▶ _TASK INSTRUCTIONS_:
1. In the passage on rating news sites, translate this sentence into Spanish: "If you get 60 points or more, you get a green."
2. Answer these questions from the passage on rating news sites.
(a) The browser plugin gives labels and ratings for what percentage of the news and information shared online in the U.S.?
(b) The company scales by rating what, instead of individual articles?
(c) Which color does a site get with less than 60 points?

▶ _READING PASSAGE_:
Big-scale problems present a big space for growth.
“The scope of the problem is limitless. The number of places, topics and countries where this a problem is limitless. It’s not because anybody is necessarily trying to do anything wrong, although many people are, but the good and bad thing about the internet is anybody can be a publisher. We scale by rating sites and not individual articles. You can use our browser plugin and get nutrition labels and ratings for 96 percent of the news and information that is shared online in the U.S.”
Transparency is key.
“We designed our company to be the opposite of an algorithm in every single respect. We’re transparent. Facebook, Google and Twitter have a reliability and trustworthiness rating for every news site in the world. They just don’t tell you what it is and exactly how we did it. The nutrition label tells you exactly how we [rated a site]. If you get 60 points or more, you get a green. If you get less than 60 points, you get a red.”
The best alternative to algorithms or government intervention.

▶ _STORED DATA_:
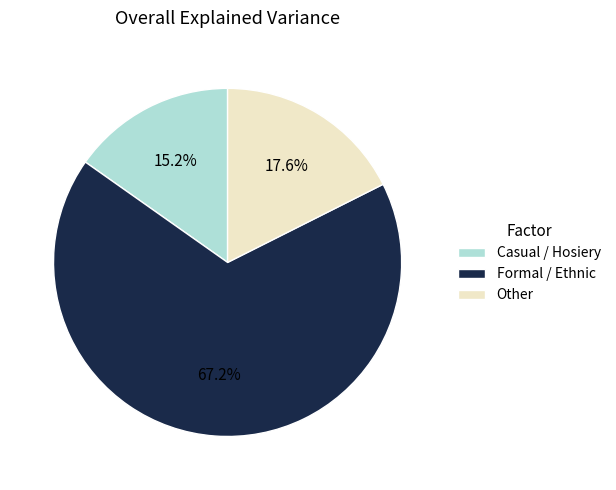

Is there a majority slice in this chart?

Yes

▶ _ACTIVITY ANSWERS_:
1. Si obtienes 60 puntos o más, obtienes un verde.

2.
(a) 96 percent
(b) Sites
(c) Red